I guess the overall question is: how does the psychological aspect of this kind of bigotry work? A bigotry where you hate a group _not_ because you think you're superior over them in some way, but you were hurt by them. How does it work? Does what I just listed out about this character feel kind of realistic for someone with this sort of bigotry? How would they change their outlook, if they wanted to? 


Thoughts? Advice? I want to get into the meat of this sort of psychology rather than the usual brush we see in media.


----------



## patskywriter (Jan 29, 2016)

Just about any response would make sense, because there are so many different personality types.

I know plenty of black folks, myself included, who have been told by white people, “Oh, I don’t really see you as a black person.” That’s a compliment in their eyes but an insult in ours. In order to accept me (and other black people), these folks have found it necessary to see us as exceptions, or they have decided that they like us _despite_ the fact that we’re black. Your character could take this attitude … or she could react like an Indian guy my mom observed at a dinner party. The topic of caste came up, and this well-educated, haughty Indian man went into a long explanation why the lower caste (then called “untouchables”) would never measure up to other Indians and would never find any success. The other Indian man at the table, also well-dressed and educated, asked him, “What do you think of me?” (The other guy should have seen what was coming.) The first guy answered, “I think you’re very intelligent and I’m enjoying our conversation.” (You know where this is going, right?) The second man said, “Well, I’m one of those untouchables.” The first man literally overturned the table—he was that shocked when he jumped up and backed away. My mom said that even she had never seen such a ridiculous display, and she’s from the American South.

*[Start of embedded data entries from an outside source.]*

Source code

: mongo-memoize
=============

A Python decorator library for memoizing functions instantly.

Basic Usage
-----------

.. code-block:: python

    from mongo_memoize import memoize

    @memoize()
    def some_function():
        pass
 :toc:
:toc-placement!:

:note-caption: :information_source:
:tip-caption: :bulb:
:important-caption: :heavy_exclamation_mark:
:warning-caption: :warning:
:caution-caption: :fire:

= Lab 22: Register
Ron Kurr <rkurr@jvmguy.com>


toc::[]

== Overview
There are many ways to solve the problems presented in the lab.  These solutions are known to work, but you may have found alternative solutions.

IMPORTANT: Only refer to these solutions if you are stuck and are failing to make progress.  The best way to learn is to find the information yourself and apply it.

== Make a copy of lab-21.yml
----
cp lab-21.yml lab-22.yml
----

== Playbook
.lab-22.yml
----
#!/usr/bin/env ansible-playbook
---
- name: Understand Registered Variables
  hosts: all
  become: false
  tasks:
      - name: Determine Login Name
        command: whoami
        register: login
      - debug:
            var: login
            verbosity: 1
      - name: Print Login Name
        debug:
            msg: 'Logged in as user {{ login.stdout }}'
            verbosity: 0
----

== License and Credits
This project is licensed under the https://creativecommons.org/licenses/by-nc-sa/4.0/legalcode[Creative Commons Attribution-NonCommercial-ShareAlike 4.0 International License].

Anything along that spectrum will do. Choose whatever reaction suits your story line.


----------



## Kevin (Jan 29, 2016)

Having attended LA Unified, I'd say certain biases and stereotypes might easily be adopted due to one's experience. The evolution to bigotry... well, I guess that requires a definition. Yes, it happens.


----------



## Winston (Jan 29, 2016)

My mom was a young girl in Honolulu on 12/07/1941.  In addition to seeing thousands of men murdered in The Harbor below, later she witnessed many of her schoolmates uprooted and thrown into camps.

She hated the Japanese for the bombing, AND for her Japanese friends abandoning her.  

She had no time to heal.  During the war, the media and most individuals had no kind words for "The Japs".  She carried that hatred, to some degree, to the day she died.


----------



## Riis Marshall (Jan 29, 2016)

Hello Green

It might be helpful for you to read Mark Twain's _Pudd'nhead Wilson_ for bigotry and hatred of the first order based wholly on people's perceptions of other people.

Then there was my grandfather, bless his heart. He hated John Steinbeck with a passion and the thought _The Grapes of Wrath_ was the filthiest book ever written, not because it contained a little bit of sex but because the author said farmers' hitting their lettuce pickers over the head with clubs wasn't a very nice thing to do.

All the best with your writing.

Warmest regards
Riis


----------